さて、皆さんは、エドワード・ジェンナーと言う医師をご存じでしょうか。18世紀の終わりに天然痘のワクチンを初めて開発した医学者ですね。当時ヨーロッパで猛威を振っていた天然痘に対して画期的な威力を発揮しました。これがワクチンの第1号だったそうです。

その後、ルイ・パスツールによってワクチンを作る技術が進み、様々な感染症に応用される道が開けました。そして今日、色んなワクチンが感染予防に役立っているのです。私たちの身近なところでは、インフルエンザ、日本脳炎、百日咳、麻疹(はしか)、風疹(ふうしん)などのワクチンがあります。

2.なぜ、HIVワクチンは作るのが難しいのか?
世界中でHIVワクチン開発チームが組織され、膨大な研究費をかけているのに未だにワクチンが完成しないのはなぜでしょうか。それは、HIVと言うウイルスが非常に変異しやすいウイルスだからです。

HIVは自分だけでは増殖することは出来ず、取り付いた宿主の細胞を利用して自分のコピーを作っていきます。このとき、元々の遺伝子とは異なる遺伝子を持ったHIVがコピーされるのです。
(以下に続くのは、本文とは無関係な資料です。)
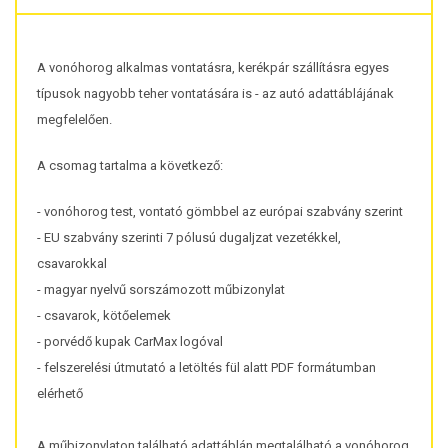
A vonóhorog alkalmas vontatásra, kerékpár szállításra egyes
típusok nagyobb teher vontatására is - az autó adattáblájának
megfelelően.
A csomag tartalma a következő:
- vonóhorog test, vontató gömbbel az európai szabvány szerint
- EU szabvány szerinti 7 pólusú dugaljzat vezetékkel,
csavarokkal
- magyar nyelvű sorszámozott műbizonylat
- csavarok, kötőelemek
- porvédő kupak CarMax logóval
- felszerelési útmutató a letöltés fül alatt PDF formátumban
elérhető
A műbizonylaton található adattáblán megtalálható a vonóhorog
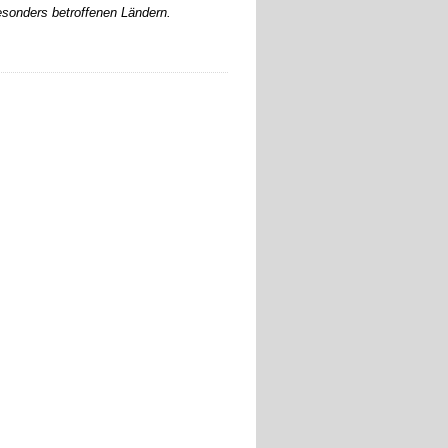
esonders betroffenen Ländern.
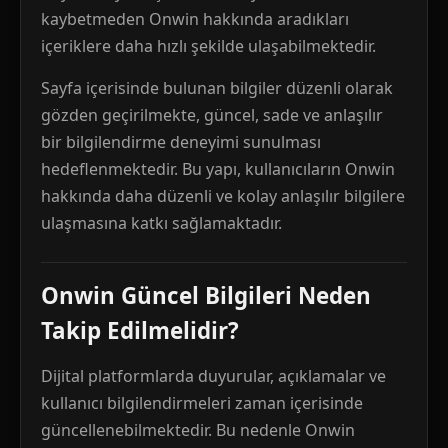
kaybetmeden Onwin hakkında aradıkları
içeriklere daha hızlı şekilde ulaşabilmektedir.
Sayfa içerisinde bulunan bilgiler düzenli olarak
gözden geçirilmekte, güncel, sade ve anlaşılır
bir bilgilendirme deneyimi sunulması
hedeflenmektedir. Bu yapı, kullanıcıların Onwin
hakkında daha düzenli ve kolay anlaşılır bilgilere
ulaşmasına katkı sağlamaktadır.
Onwin Güncel Bilgileri Neden
Takip Edilmelidir?
Dijital platformlarda duyurular, açıklamalar ve
kullanıcı bilgilendirmeleri zaman içerisinde
güncellenebilmektedir. Bu nedenle Onwin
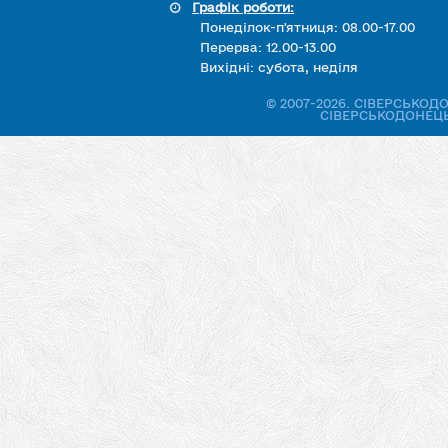
Графік роботи:
Понеділок-п'ятниця: 08.00-17.00
Перерва: 12.00-13.00
Вихідні: субота, неділя
© 2007-2026. СІВЕРСЬКО
СІВЕРСЬКОДОНЕЦЬ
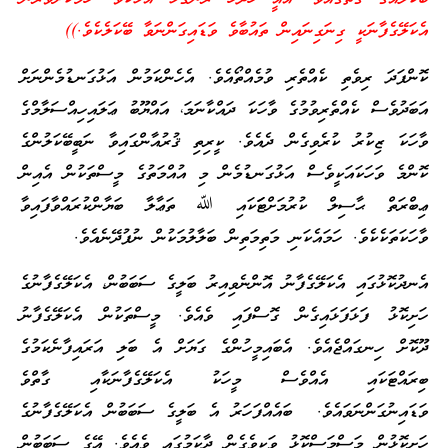
އެކަލޭގެފާނަކީ ގިނަގިނައިން ތައުބާވެ ވަޑައިގަންނަވާ ބޭކަލެކެވެ.))
ކޮންފަދަ ރިވެތި ކެއްތެރި ވުމެއްތޯއެވެ. އެހެންކަމުން އަޅުގަނޑުމެންނަށް
އަބަދުވެސް ކެއްތެރިވުމުގެ ވާހަކަ ދައްކާނަމަ، އައްޔޫބު ޢަލައިހިއްސަލާމްގެ
ވާހަކަ ޒިކުރު ކުރެވިގެން ދެއެވެ. ކީރިތި ޤުރުއާންގައިވާ ނަބީބޭކަލުންގެ
ކޮންމެ ވަހަކައަކީވެސް އަޅުގަނޑުމެން މި އުއްމަތުގެ މީސްތަކުން އެއިން
ޢިބްރަތް ޙާސިލް ކުރުމަށްޓަަކައި ﷲ ތަޢާލާ ބަޔާންކުރައްވާފައިވާ
ވާހަކަތަކެކެވެ. ހަމައެކަނި މަތިމަތިން ބަލާލުމަކުން ނުފުދޭނެއެވެ.
އެނދުކޮޅުގައި އެކަލޭގެފާނު އޮންނެވިއިރު ބަލީގެ ސަބަބުން، އެކަލޭގެފާނުގެ
ހަށިކޮޅު ފަޅަފަޅައިގެން ގޮސްފައި ވެއެވެ. މީސްތަކުން އެކަލޭގެފާނު
ދޫކޮށް ހިނގައްޖެއެވެ. އެބައިމީހުންގެ ގަޔަށް އެ ބަލި އަރައިފާނެކަމުގެ
ބިރައްޓަކައި އެއްވެސް މީހަކު އެކަލޭގެފާނަކާއި ގާތްވެ
ވަޑައިނުގަންނަވައެވެ. ބައެއްފަހަރު އެ ބަލީގެ ސަބަބުން އެކަލޭގެފާނުގެ
ހަށިކޮޅުން މަސްމަސްކޮޅު ވަކިވެގެން ދާކަމުގައި ވެއެވެ. އޭގެ ސަބަބުން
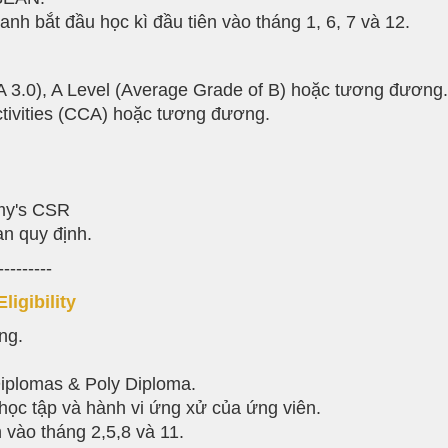
nh bắt đầu học kì đầu tiên vào tháng 1, 6, 7 và 12.
A 3.0), A Level (Average Grade of B) hoặc tương đương.
ctivities (CCA) hoặc tương đương.
my's CSR
an quy định.
---------
igibility
ng.
Diplomas & Poly Diploma.
h học tập và hành vi ứng xử của ứng viên.
 vào tháng 2,5,8 và 11.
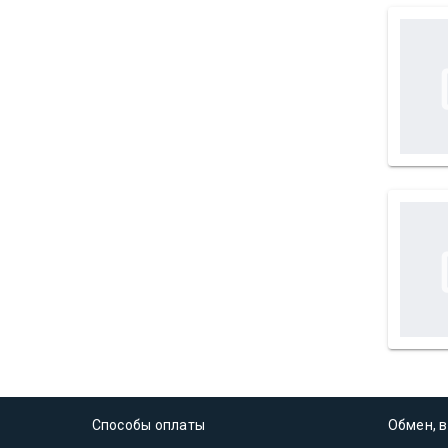
Способы оплаты
Обмен, в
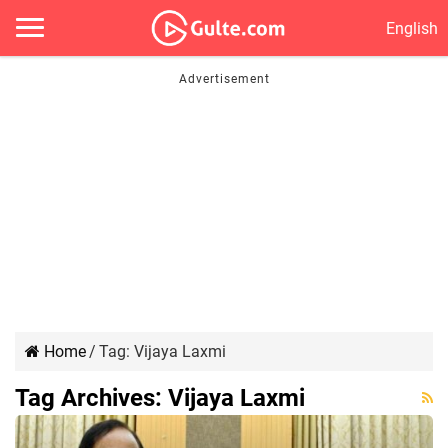
English
Home
/
Tag:
Vijaya Laxmi
Tag Archives:
Vijaya Laxmi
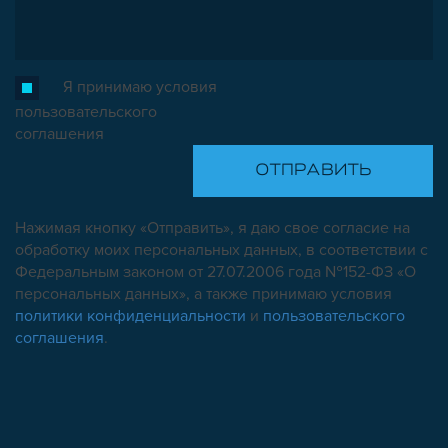
Я принимаю условия
пользовательского
соглашения
Нажимая кнопку «Отправить», я даю свое согласие на
обработку моих персональных данных, в соответствии с
Федеральным законом от 27.07.2006 года №152-ФЗ «О
персональных данных», а также принимаю условия
политики конфиденциальности
и
пользовательского
соглашения
.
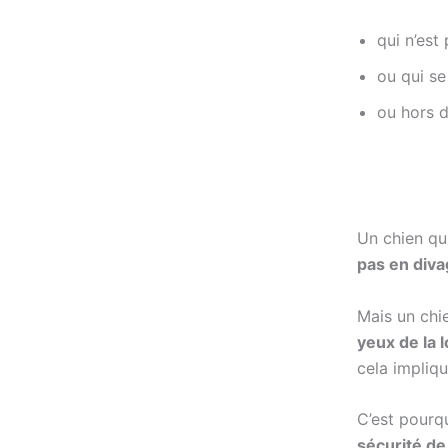
qui n’est
ou qui se
ou hors d
Un chien qu
pas en diva
Mais un chie
yeux de la l
cela impliqu
C’est pourq
sécurité de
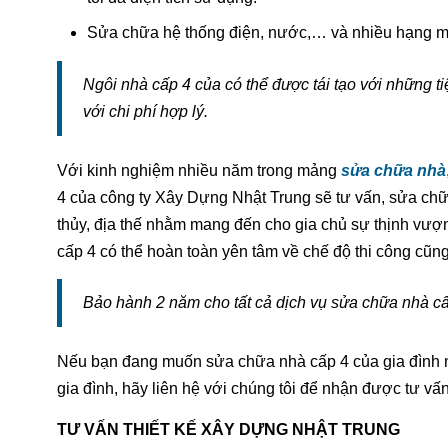
Sửa chữa hệ thống điện, nước,… và nhiều hạng mụ
Ngôi nhà cấp 4 của có thể được tái tạo với những 
với chi phí hợp lý.
Với kinh nghiệm nhiều năm trong mảng
sửa chữa nhà
4 của công ty Xây Dựng Nhật Trung sẽ tư vấn, sửa chữ
thủy, địa thế nhằm mang đến cho gia chủ sự thịnh vượn
cấp 4 có thể hoàn toàn yên tâm về chế độ thi công cũn
Bảo hành 2 năm cho tất cả dịch vụ sửa chữa nhà c
Nếu bạn đang muốn sửa chữa nhà cấp 4 của gia đình m
gia đình, hãy liên hệ với chúng tôi để nhận được tư vấ
TƯ VẤN THIẾT KẾ XÂY DỰNG NHẬT TRUNG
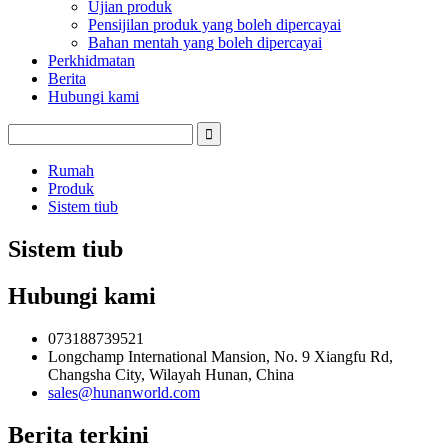
Ujian produk
Pensijilan produk yang boleh dipercayai
Bahan mentah yang boleh dipercayai
Perkhidmatan
Berita
Hubungi kami
Rumah
Produk
Sistem tiub
Sistem tiub
Hubungi kami
073188739521
Longchamp International Mansion, No. 9 Xiangfu Rd,
Changsha City, Wilayah Hunan, China
sales@hunanworld.com
Berita terkini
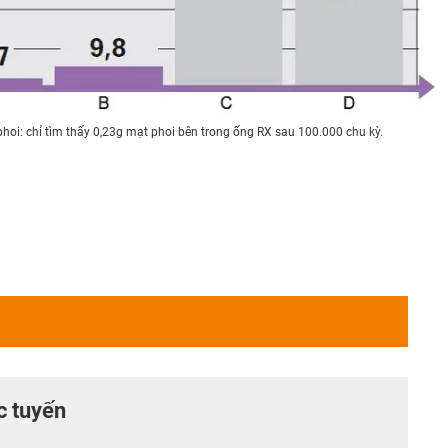
oi: chỉ tìm thấy 0,23g mạt phoi bên trong ống RX sau 100.000 chu kỳ.
c tuyến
それゆえ、ある種のHIVに有効なワクチンが作れても、そこで生まれた抗体はその種のHIVにしか効かず、新たに変異して生まれたHIVには無力なのです。このHIVの変異性のために未だにワクチンが作れないのです。

3.今回のニュースのどこが希望の光なのか?
すでに報じられている通り、HIVが次々に変異を繰り返して誕生するウイルスの約90%に対して有効な中和抗体が見つかった、と言う点が希望の光です。中和抗体とは、HIVが人の細胞内に侵入するのをふせぐ役目をするもので、免疫細胞によって作りだされます。
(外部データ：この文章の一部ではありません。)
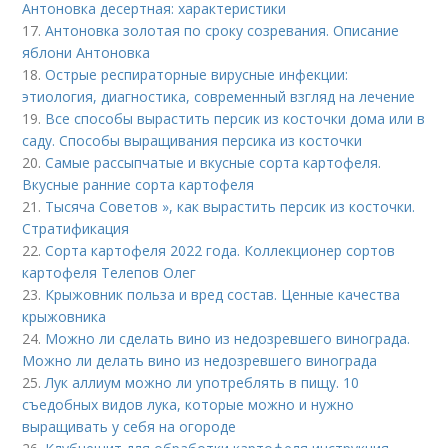
Антоновка десертная: характеристики
17.
Антоновка золотая по сроку созревания. Описание
яблони Антоновка
18.
Острые респираторные вирусные инфекции:
этиология, диагностика, современный взгляд на лечение
19.
Все способы вырастить персик из косточки дома или в
саду. Способы выращивания персика из косточки
20.
Самые рассыпчатые и вкусные сорта картофеля.
Вкусные ранние сорта картофеля
21.
Тысяча Советов », как вырастить персик из косточки.
Стратификация
22.
Сорта картофеля 2022 года. Коллекционер сортов
картофеля Телепов Олег
23.
Крыжовник польза и вред состав. Ценные качества
крыжовника
24.
Можно ли сделать вино из недозревшего винограда.
Можно ли делать вино из недозревшего винограда
25.
Лук аллиум можно ли употреблять в пищу. 10
съедобных видов лука, которые можно и нужно
выращивать у себя на огороде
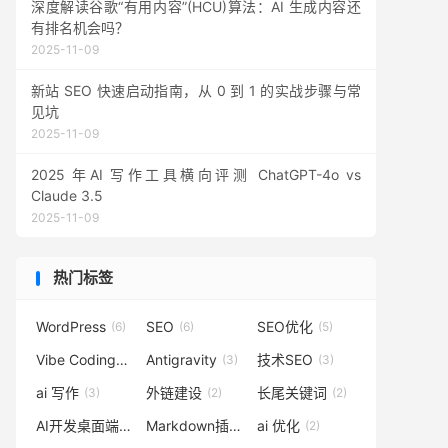
深度解读谷歌“有用内容”(HCU)算法：AI 生成内容还
有排名机会吗？
2025-11-09
新站 SEO 快速启动指南，从 0 到 1 的实战步骤与常
见坑
2025-11-09
2025 年AI 写作工具横向评测 ChatGPT-4o vs
Claude 3.5
2025-11-09
热门标签
WordPress
SEO
SEO优化
(6)
(6)
(5)
Vibe Coding
Antigravity
技术SEO
(3)
(3)
(3)
ai 写作
外链建设
长尾关键词
(3)
(2)
(2)
AI开发桌面端
Markdown插件
ai 优化
(2)
(2)
(2)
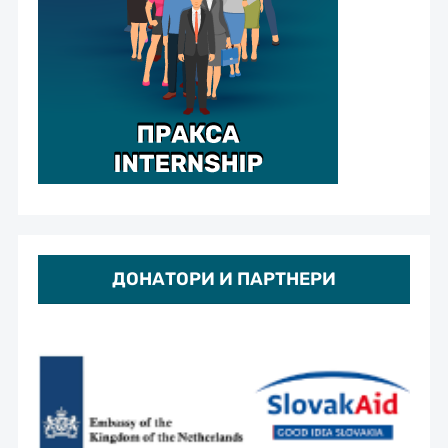
ДОНАТОРИ И ПАРТНЕРИ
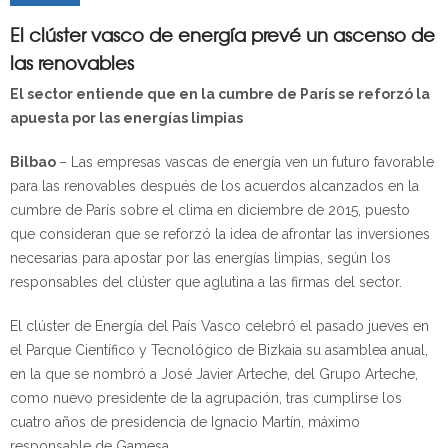
El clúster vasco de energía prevé un ascenso de
las renovables
El sector entiende que en la cumbre de París se reforzó la
apuesta por las energías limpias
Bilbao
– Las empresas vascas de energía ven un futuro favorable
para las renovables después de los acuerdos alcanzados en la
cumbre de París sobre el clima en diciembre de 2015, puesto
que consideran que se reforzó la idea de afrontar las inversiones
necesarias para apostar por las energías limpias, según los
responsables del clúster que aglutina a las firmas del sector.
El clúster de Energía del País Vasco celebró el pasado jueves en
el Parque Científico y Tecnológico de Bizkaia su asamblea anual,
en la que se nombró a José Javier Arteche, del Grupo Arteche,
como nuevo presidente de la agrupación, tras cumplirse los
cuatro años de presidencia de Ignacio Martín, máximo
responsable de Gamesa.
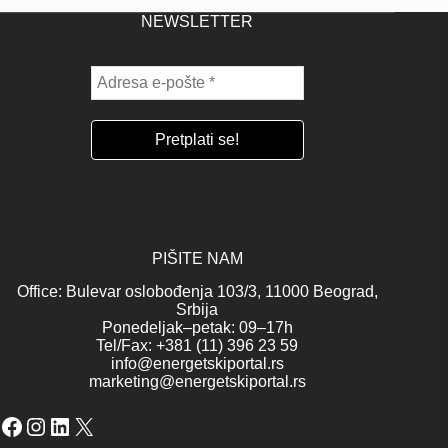
NEWSLETTER
PIŠITE NAM
Office: Bulevar oslobođenja 103/3, 11000 Beograd,
Srbija
Ponedeljak–petak: 09–17h
Tel/Fax: +381 (11) 396 23 59
info@energetskiportal.rs
marketing@energetskiportal.rs
Facebook
Instagram
LinkedIn
X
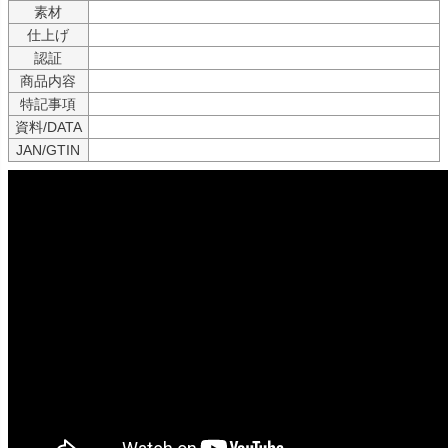
素材
仕上げ
認証
商品内容
特記事項
資料/DATA
JAN/GTIN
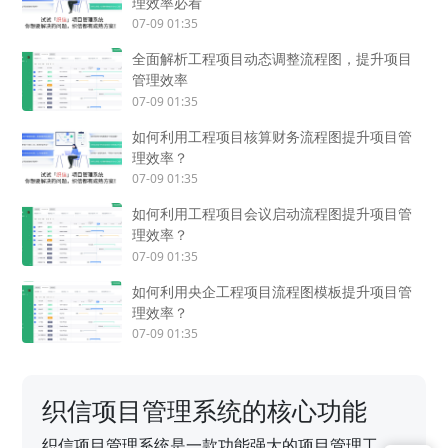
理效率必看
07-09 01:35
全面解析工程项目动态调整流程图，提升项目
管理效率
07-09 01:35
如何利用工程项目核算财务流程图提升项目管
理效率？
07-09 01:35
如何利用工程项目会议启动流程图提升项目管
理效率？
07-09 01:35
如何利用央企工程项目流程图模板提升项目管
理效率？
07-09 01:35
织信项目管理系统的核心功能
织信项目管理系统是一款功能强大的项目管理工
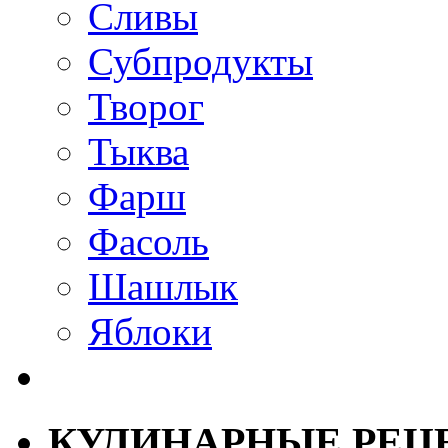
Сливы
Субпродукты
Творог
Тыква
Фарш
Фасоль
Шашлык
Яблоки
КУЛИНАРНЫЕ РЕЦ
この中和抗体を作りだすワクチンが完成すれば、予め人に接種することにより、HIVが体内に入ってきても感染するのを防ぐことが出来ます。中和抗体は、HIVが細胞内に侵入しようとするのを邪魔して、侵入させないのです。HIVは自分のコピーを作って増殖することが出来ないので、私たちはHIVに感染する心配がありません。

さて、今回のニュースではHIVに有効な中和抗体が見つかった、と言うことであり、ワクチンが完成した、と言うニュースではありません。素人の私には分かりませんが、まだまだ医学的に難しい難問を沢山解決する必要があるのでしょう。

しかし、今回の発見がその険しい道のゴールを示す灯りとなってくれればと思います。